Hemorrhagic Complications Following Esophageal Button Battery Ingestion

Author Affiliations

Author Affiliations: Department of General Surgery, Mount Carmel Health System, Columbus, Ohio (Dr Kimball); and Divisions of Otolaryngology–Head and Neck Surgery (Drs Park, Grimmer, and Muntz) and Pediatric Surgery (Dr Rollins), University of Utah, Salt Lake City (Drs Park, Grimmer, and Muntz).

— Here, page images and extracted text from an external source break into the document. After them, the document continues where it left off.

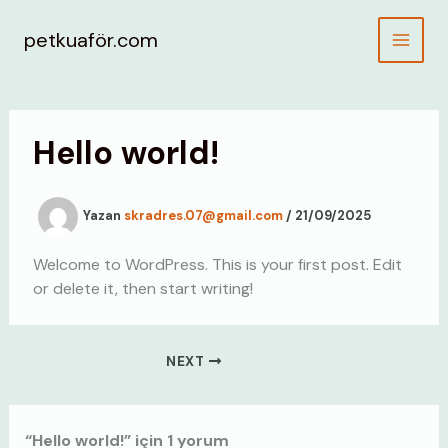
İçeriğe
atla
petkuaför.com
Hello world!
Yazan
skradres.07@gmail.com
/
21/09/2025
Welcome to WordPress. This is your first post. Edit
or delete it, then start writing!
NEXT
“Hello world!” için 1 yorum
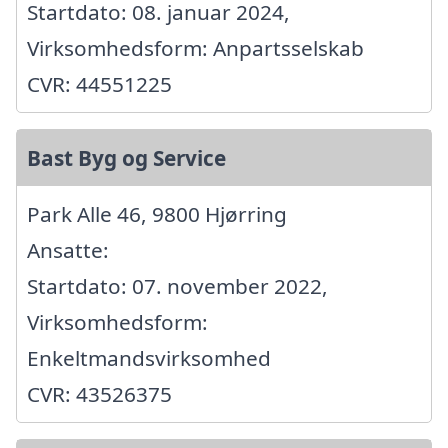
Startdato: 08. januar 2024,
Virksomhedsform: Anpartsselskab
CVR: 44551225
Bast Byg og Service
Park Alle 46, 9800 Hjørring
Ansatte:
Startdato: 07. november 2022,
Virksomhedsform:
Enkeltmandsvirksomhed
CVR: 43526375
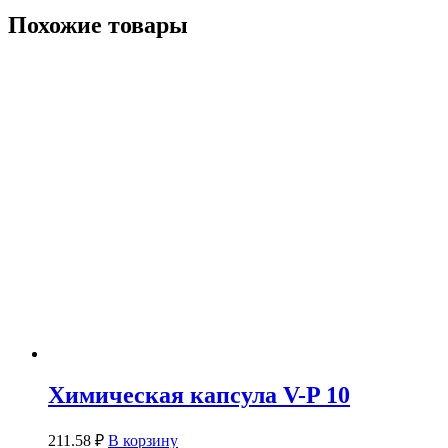
Похожие товары
Химическая капсула V-P 10
211.58
₽
В корзину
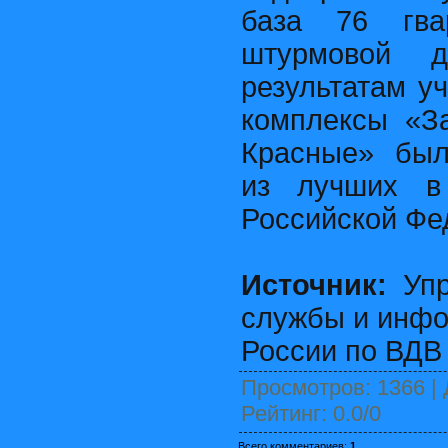
база 76 гвар
штурмовой
результатам у
комплексы «З
Красные» был
из лучших в 
Российской Фе
Источник:
Упр
службы и инф
России по ВДВ
Просмотров
: 1366 |
Рейтинг
:
0.0
/
0
Всего комментариев
:
1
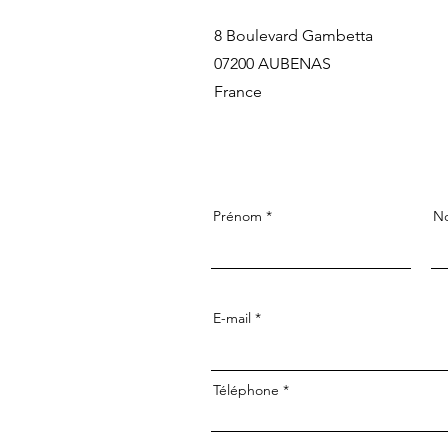
8 Boulevard Gambetta
07200 AUBENAS
France
Prénom
N
E-mail
Téléphone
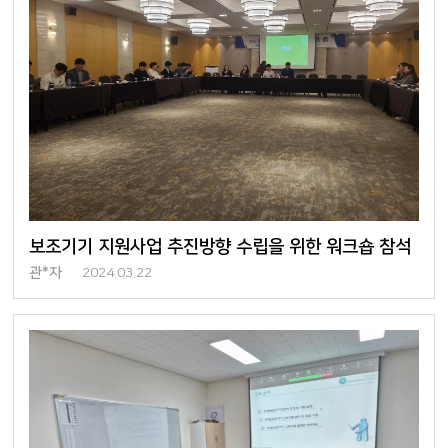
보조기기 지원사업 추진방향 수립을 위한 워크숍 참석
관*자
2024.03.22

Arch Otolaryngol Head Neck Surg. 2011;137(4):416-417. doi:10.1001/archoto.2011.39

In reply

We thank Brumbraugh and colleagues for their interest in our article. We reported an increase in the total number of disc battery ingestions between 1998 and 2006 according to the American Association of Poison Control Centers (AAPCC).1 Litovitz et al2 failed to demonstrate a consistent increase using a different measure: the number of battery ingestions per million population, also based on data from the AAPCC. Unfortunately, both measures reflect information provided to 61 poison centers from voluntary reports by the public or health care professionals. The AAPCC is not able to completely verify the accuracy of every report, and many exposures may go unreported.2 Nevertheless, the more than 3000 reported battery ingestions in 2008 represent a significant health care problem, and the associated severe esophageal injuries were the impetus of our study.